Through customer interviews, GoDrive found that car sharing was a factor behind some people not buying a new car.
“During one round of interviews, people said that if it wasn’t for schemes like GoDrive they would have bought a second car. Others said to us that they won’t replace their car because they have access to such schemes,” explains Bowden-Roche.

Surender says that car sharing has the potential to affect private car sales, but that the scale remains a question.
Talking about Frost & Sullivan’s preliminary analysis on the topic, she says: “If we take a rough estimate that one car share vehicle has the potential to remove anywhere from 10 to 15 private ones off the road, by 2025 there could be anywhere between 3.5 million  and 5 million private cars removed globally. It’s not a big number given that annual automotive sales will easily reach 100 million by then, but it is still a considerable impact to the market.”

Why do OEMs invest?

Despite the ability to negatively affect private car sales, car sharing offers a range of opportunities for OEMs.
Bowden-Roche says that this mode of transport provides an opportunity to OEMs for wholesale deals of vehicles to car fleets. In addition, she says that through car sharing people can have an overview of the brand’s full product range.
Apart from that, OEMs seem to invest in this space with a long-term plan to attract more customers. In some of its early focus groups, Zipcar found that when its customers decide to buy a car, they are more likely to buy one they have already used with the company.

“Today we are seeing the average buying age of a car owner moving towards the mid-thirties to early-forties. So when they do make the decision, as with any other purchase, you are most likely to opt for a brand you are familiar with. It helps OEMs hook the customer much earlier,” says Surender.

Another reason behind the entry of OEMs in this market is that as it grows it can become a considerable revenue stream.
Seal-Driver says: “Apart from influencing future purchase decisions, there is also a hard business element to it as well; DriveNow makes money.”


Frost & Sullivan forecasts that one-way car sharing will be the part of the market that will record the highest growth in the future.

Surender says: “We have seen faster growth in the one-way model over the past few years, and we expect it to form a larger portion of the market by 2020 or 2025. It offers more convenience to customers.”

Zipcar has already started offering this model in some cities in North America, and it will start offering this service in Brussels later this year.

The route to market could change in the near future if more OEMs follow Ford Germany’s example to incorporate dealerships in the process.

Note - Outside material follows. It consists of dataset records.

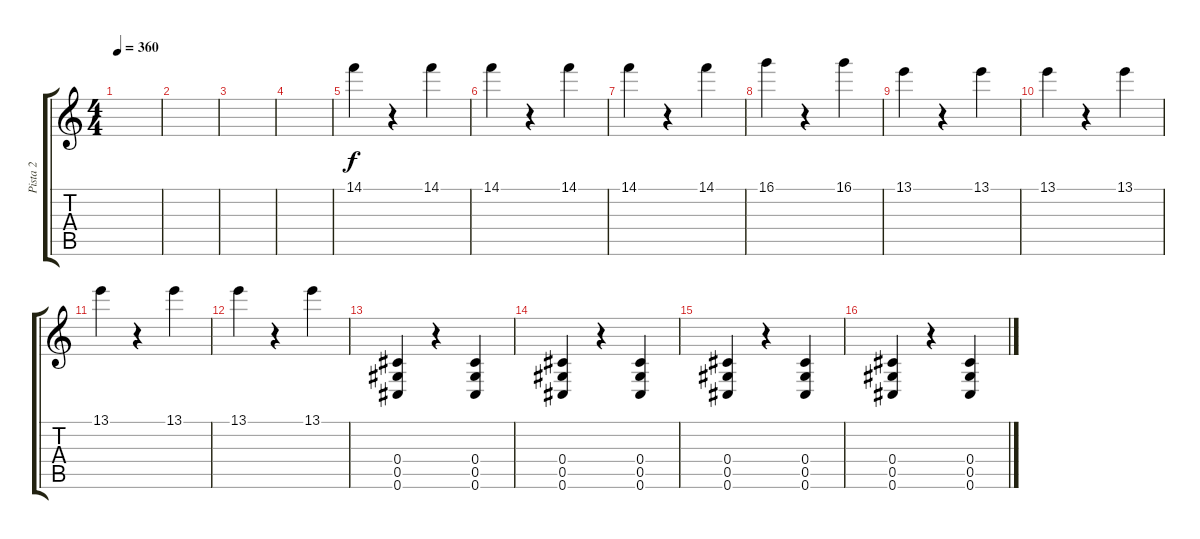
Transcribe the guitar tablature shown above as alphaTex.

\track ("Pista 2" "Pista 2") {instrument overdrivenguitar}
\staff {score tabs}
\tuning (Eb4 Bb3 Gb3 Db3 Ab2 Db2) {hide}
\ts (4 4)
\tempo 360
\clef g2
\ks c
|
|
|
|
14.1.4 r.4 14.1.4 |
14.1.4 r.4 14.1.4 |
14.1.4 r.4 14.1.4 |
16.1.4 r.4 16.1.4 |
13.1.4 r.4 13.1.4 |
13.1.4 r.4 13.1.4 |
13.1.4 r.4 13.1.4 |
13.1.4 r.4 13.1.4 |
(0.4 0.5 0.6).4 r.4 (0.4 0.5 0.6).4 |
(0.4 0.5 0.6).4 r.4 (0.4 0.5 0.6).4 |
(0.4 0.5 0.6).4 r.4 (0.4 0.5 0.6).4 |
(0.4 0.5 0.6).4 r.4 (0.4 0.5 0.6).4
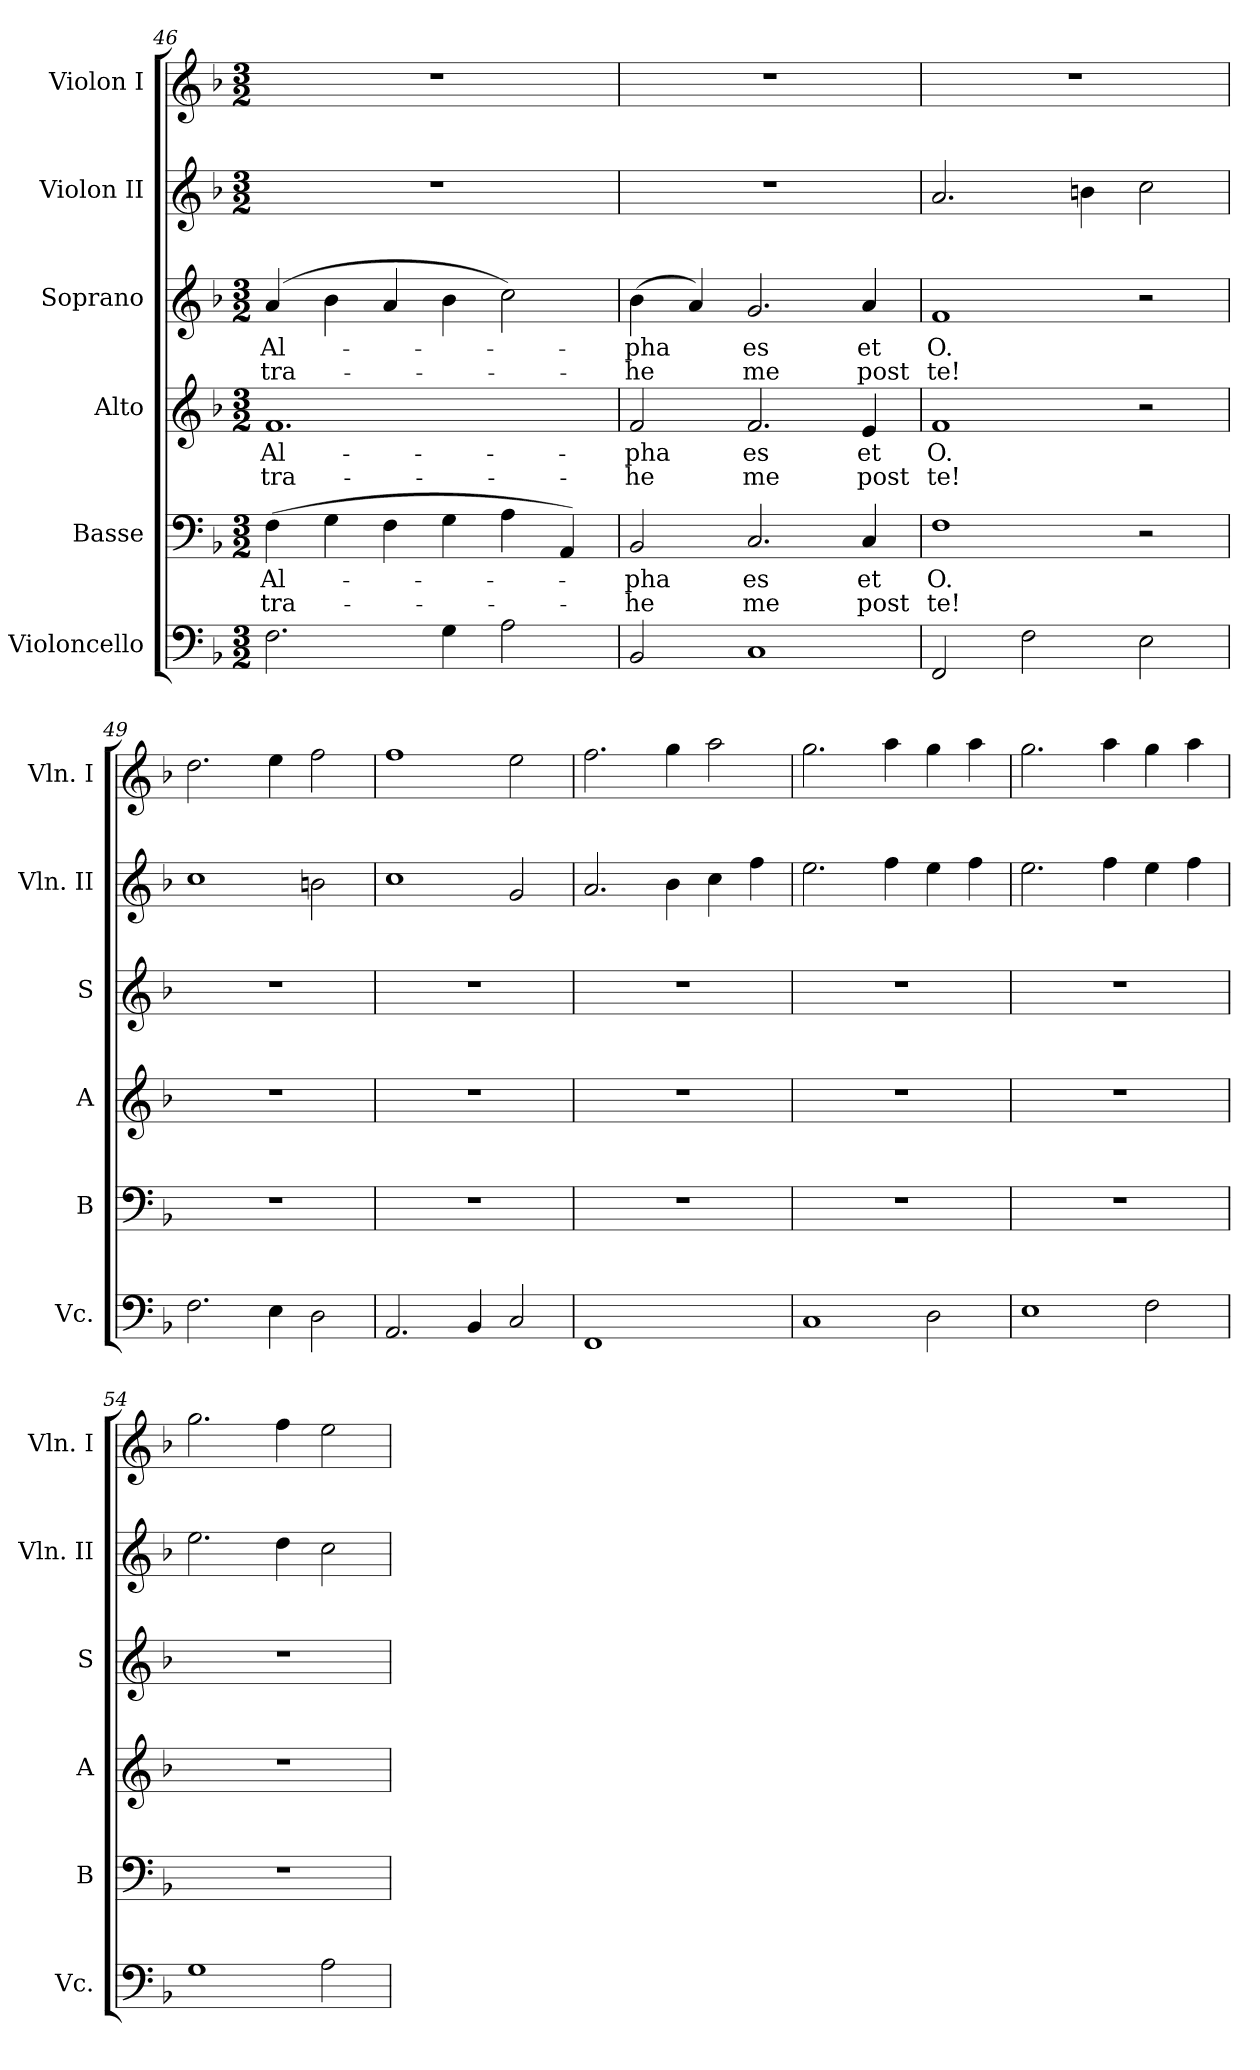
**kern	**kern	**text	**text	**kern	**text	**text	**kern	**text	**text	**kern	**kern
*part6	*part5	*part5	*part5	*part4	*part4	*part4	*part3	*part3	*part3	*part2	*part1
*staff6	*staff5	*staff5	*staff5	*staff4	*staff4	*staff4	*staff3	*staff3	*staff3	*staff2	*staff1
*I"Violoncello	*I"Basse	*	*	*I"Alto	*	*	*I"Soprano	*	*	*I"Violon II	*I"Violon I
*I'Vc.	*I'B	*	*	*I'A	*	*	*I'S	*	*	*I'Vln. II	*I'Vln. I
*clefF4	*clefF4	*	*	*clefG2	*	*	*clefG2	*	*	*clefG2	*clefG2
*k[b-]	*k[b-]	*	*	*k[b-]	*	*	*k[b-]	*	*	*k[b-]	*k[b-]
*F:	*F:	*	*	*F:	*	*	*F:	*	*	*F:	*F:
*M3/2	*M3/2	*	*	*M3/2	*	*	*M3/2	*	*	*M3/2	*M3/2
=46	=46	=46	=46	=46	=46	=46	=46	=46	=46	=46	=46
2.F\	(4F\	Al-	tra-	1.f	Al-	tra-	(4a/	Al-	tra-	1.r	1.r
.	4G\	.	.	.	.	.	4b-\	.	.	.	.
.	4F\	.	.	.	.	.	4a/	.	.	.	.
4G\	4G\	.	.	.	.	.	4b-\	.	.	.	.
2A\	4A\	.	.	.	.	.	2cc\)	.	.	.	.
.	4AA/)	.	.	.	.	.	.	.	.	.	.
!!LO:LB:g=z
=47	=47	=47	=47	=47	=47	=47	=47	=47	=47	=47	=47
2BB-/	2BB-/	-pha	-he	2f/	-pha	-he	(4b-\	-pha	-he	1.r	1.r
.	.	.	.	.	.	.	4a/)	.	.	.	.
1C	2.C/	es	me	2.f/	es	me	2.g/	es	me	.	.
.	4C/	et	post	4e/	et	post	4a/	et	post	.	.
=48	=48	=48	=48	=48	=48	=48	=48	=48	=48	=48	=48
2FF/	1F	O.	te!	1f	O.	te!	1f	O.	te!	2.a/	1.r
2F\	.	.	.	.	.	.	.	.	.	.	.
.	.	.	.	.	.	.	.	.	.	4bn\	.
2E\	2r	.	.	2r	.	.	2r	.	.	2cc\	.
=49	=49	=49	=49	=49	=49	=49	=49	=49	=49	=49	=49
2.F\	1.r	.	.	1.r	.	.	1.r	.	.	1cc	2.dd\
4E\	.	.	.	.	.	.	.	.	.	.	4ee\
2D\	.	.	.	.	.	.	.	.	.	2bn\	2ff\
=50	=50	=50	=50	=50	=50	=50	=50	=50	=50	=50	=50
2.AA/	1.r	.	.	1.r	.	.	1.r	.	.	1cc	1ff
4BB-/	.	.	.	.	.	.	.	.	.	.	.
2C/	.	.	.	.	.	.	.	.	.	2g/	2ee\
=51	=51	=51	=51	=51	=51	=51	=51	=51	=51	=51	=51
1FF	1.r	.	.	1.r	.	.	1.r	.	.	2.a/	2.ff\
.	.	.	.	.	.	.	.	.	.	4b-\	4gg\
2ryy	.	.	.	.	.	.	.	.	.	4cc\	2aa\
.	.	.	.	.	.	.	.	.	.	4ff\	.
=52	=52	=52	=52	=52	=52	=52	=52	=52	=52	=52	=52
1C	1.r	.	.	1.r	.	.	1.r	.	.	2.ee\	2.gg\
.	.	.	.	.	.	.	.	.	.	4ff\	4aa\
2D\	.	.	.	.	.	.	.	.	.	4ee\	4gg\
.	.	.	.	.	.	.	.	.	.	4ff\	4aa\
=53	=53	=53	=53	=53	=53	=53	=53	=53	=53	=53	=53
1E	1.r	.	.	1.r	.	.	1.r	.	.	2.ee\	2.gg\
.	.	.	.	.	.	.	.	.	.	4ff\	4aa\
2F\	.	.	.	.	.	.	.	.	.	4ee\	4gg\
.	.	.	.	.	.	.	.	.	.	4ff\	4aa\
=54	=54	=54	=54	=54	=54	=54	=54	=54	=54	=54	=54
1G	1.r	.	.	1.r	.	.	1.r	.	.	2.ee\	2.gg\
.	.	.	.	.	.	.	.	.	.	4dd\	4ff\
2A\	.	.	.	.	.	.	.	.	.	2cc\	2ee\
=	=	=	=	=	=	=	=	=	=	=	=
*-	*-	*-	*-	*-	*-	*-	*-	*-	*-	*-	*-
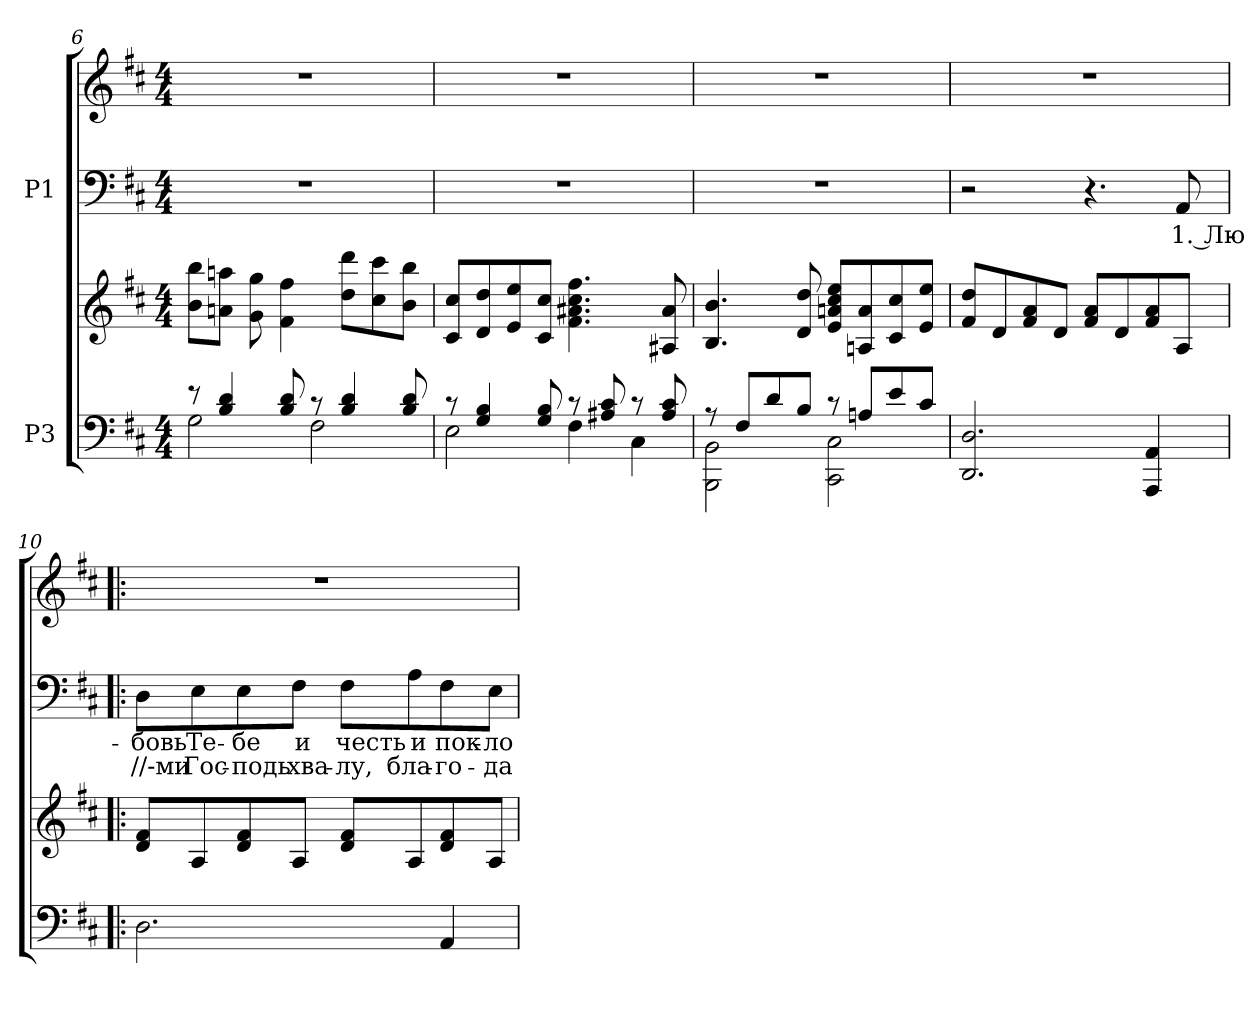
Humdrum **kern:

**kern	**kern	**kern	**text	**text	**kern
*part2	*part2	*part1	*part1	*part1	*part1
*staff4	*staff3	*staff2	*staff2	*staff2	*staff1
*I"P3	*	*I"P1	*	*	*
!!LO:LB:g=z
*clefF4	*clefG2	*clefF4	*	*	*clefG2
*k[f#c#]	*k[f#c#]	*k[f#c#]	*	*	*k[f#c#]
*D:	*D:	*D:	*	*	*D:
*M4/4	*M4/4	*M4/4	*	*	*M4/4
=6	=6	=6	=6	=6	=6
*^	*	*	*	*	*
8r	2Gi\	8bi\ 8bbiL	1r	.	.	1r
4Bi/ 4di	.	8ani\ 8aaniJ	.	.	.	.
.	.	8gi\ 8ggi	.	.	.	.
8Bi/ 8di	.	4f#i\ 4ff#i	.	.	.	.
8r	2F#i\	.	.	.	.	.
4Bi/ 4di	.	8ddi\ 8dddiL	.	.	.	.
.	.	8cc#i\ 8ccc#i	.	.	.	.
8Bi/ 8di	.	8bi\ 8bbiJ	.	.	.	.
=7	=7	=7	=7	=7	=7	=7
8r	2Ei\	8c#i/ 8cc#iL	1r	.	.	1r
4Gi/ 4Bi	.	8di/ 8ddi	.	.	.	.
.	.	8ei/ 8eei	.	.	.	.
8Gi/ 8Bi	.	8c#i/ 8cc#iJ	.	.	.	.
8r	4F#i\	4.f#i\ 4.a#Xi 4.cc#i 4.ff#i	.	.	.	.
8A#Xi/ 8c#i	.	.	.	.	.	.
8r	4C#i\	.	.	.	.	.
8A#i/ 8c#i	.	8A#Xi/ 8a#i	.	.	.	.
=8	=8	=8	=8	=8	=8	=8
8r	2BBBi\ 2BBi	4.Bi/ 4.bi	1r	.	.	1r
8F#i/L	.	.	.	.	.	.
8di/	.	.	.	.	.	.
8Bi/J	.	8di/ 8ddi	.	.	.	.
8r	2CC#i\ 2C#i	8ei/ 8ani 8cc#i 8eeiL	.	.	.	.
8Ani/L	.	8Ani/ 8ai	.	.	.	.
8ei/	.	8c#i/ 8cc#i	.	.	.	.
8c#i/J	.	8ei/ 8eeiJ	.	.	.	.
*v	*v	*	*	*	*	*
=9	=9	=9	=9	=9	=9
2.DDi/ 2.Di	8f#i/ 8ddiL	2r	.	.	1r
.	8di/	.	.	.	.
.	8f#i/ 8ai	.	.	.	.
.	8di/J	.	.	.	.
.	8f#i/ 8aiL	4.r	.	.	.
.	8di/	.	.	.	.
4AAAi/ 4AAi	8f#i/ 8ai	.	.	.	.
!	!	!	!LO:LY:a:color=#000000	!	!
.	8Ai/J	8AAi/	1. Лю-	.	.
!!LO:LB:g=z
=10!|:	=10!|:	=10!|:	=10!|:	=10!|:	=10!|:
!	!	!	!LO:LY:a:color=#000000	!LO:LY:a:color=#000000	!
2.Di\	8di/ 8f#iL	8Di\L	-бовь	//-ми	1r
!	!	!	!LO:LY:a:color=#000000	!LO:LY:a:color=#000000	!
.	8Ai/	8Ei\	Те-	Гос-	.
!	!	!	!LO:LY:a:color=#000000	!LO:LY:a:color=#000000	!
.	8di/ 8f#i	8Ei\	-бе	-подь	.
!	!	!	!LO:LY:a:color=#000000	!LO:LY:a:color=#000000	!
.	8Ai/J	8F#i\J	и	хва-	.
!	!	!	!LO:LY:a:color=#000000	!LO:LY:a:color=#000000	!
.	8di/ 8f#iL	8F#i\L	честь	-лу,	.
!	!	!	!LO:LY:a:color=#000000	!LO:LY:a:color=#000000	!
.	8Ai/	8Ai\	и	бла-	.
!	!	!	!LO:LY:a:color=#000000	!LO:LY:a:color=#000000	!
4AAi/	8di/ 8f#i	8F#i\	пок-	-го-	.
!	!	!	!LO:LY:a:color=#000000	!LO:LY:a:color=#000000	!
.	8Ai/J	8Ei\J	-ло-	-да-	.
=	=	=	=	=	=
*-	*-	*-	*-	*-	*-
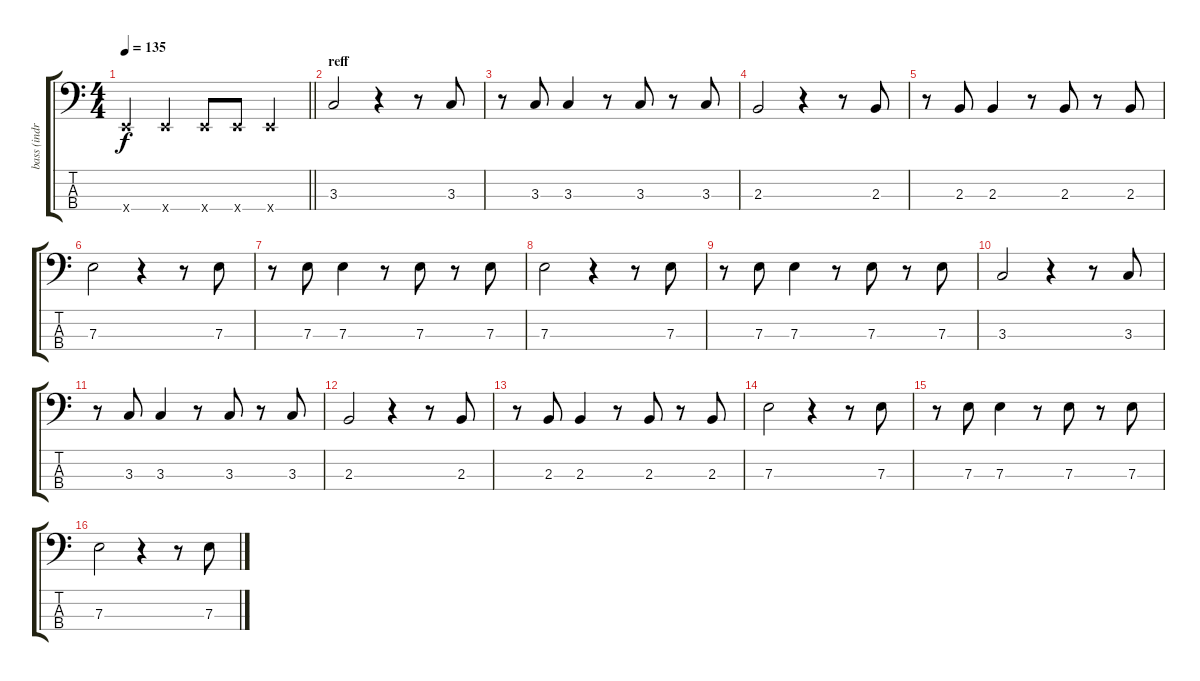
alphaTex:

\track ("bass (indra)" "bass (indr") {instrument electricbassfinger}
\staff {score tabs}
\tuning (G2 D2 A1 E1) {hide}
\ts (4 4)
\tempo 135
\clef f4
\barLineRight lightlight
\ks c
0.4{x}.4{dy f} 0.4{x}.4 0.4{x}.8 0.4{x}.8 0.4{x}.4 |
\section ("" "reff")
3.3.2 r.4 r.8 3.3.8 |
r.8 3.3.8 3.3.4 r.8 3.3.8 r.8 3.3.8 |
2.3.2 r.4 r.8 2.3.8 |
r.8 2.3.8 2.3.4 r.8 2.3.8 r.8 2.3.8 |
7.3.2 r.4 r.8 7.3.8 |
r.8 7.3.8 7.3.4 r.8 7.3.8 r.8 7.3.8 |
7.3.2 r.4 r.8 7.3.8 |
r.8 7.3.8 7.3.4 r.8 7.3.8 r.8 7.3.8 |
3.3.2 r.4 r.8 3.3.8 |
r.8 3.3.8 3.3.4 r.8 3.3.8 r.8 3.3.8 |
2.3.2 r.4 r.8 2.3.8 |
r.8 2.3.8 2.3.4 r.8 2.3.8 r.8 2.3.8 |
7.3.2 r.4 r.8 7.3.8 |
r.8 7.3.8 7.3.4 r.8 7.3.8 r.8 7.3.8 |
7.3.2 r.4 r.8 7.3.8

In Germany the manufacturer launched Ford Carsharing in collaboration with fellow operator Flinkster.

“The dealers are responsible for the car and also for the organisation of where to park the cars. They can use their local contacts to get the parking lots in areas where it makes real sense, for example near stations or big bus stations. The booking platform is a shared platform with Flinkster,” a Ford Germany spokesperson tells Motor Finance.

The car sharing market can be affected by peer-to-peer car sharing services, with Surender saying that traditional car sharing operators are opening up their platforms for P2P services to their customers.

“The reason why they are trying to do this, again, is to tap into different customer segments and try to figure out where demand is going to come from, what kind of need exists in the market, and fill that gap,” she explains.

OEMs are also looking at the P2P space, in a way that it could be a substitute to car sharing.

Peter Schwarzenbauer, member of the board of management at BMW AG, responsible for Mini, Rolls-Royce, BMW Motorrad and aftersales says: “In a further step, Mini will also enable a new form of vehicle lending [P2P car sharing] for a defined circle of family and friends.”

P2P platforms can be seen as competition to the car share operators, but Hampson says that they have not been so popular in the UK.

Hampson says: “Yes, I think it could be a potential competitor. It’s another extension of the service. I wouldn’t say that I have seen it getting huge traction so far, but it is another option that the consumers have.
“It will be interesting to see whether that really does take off or not.”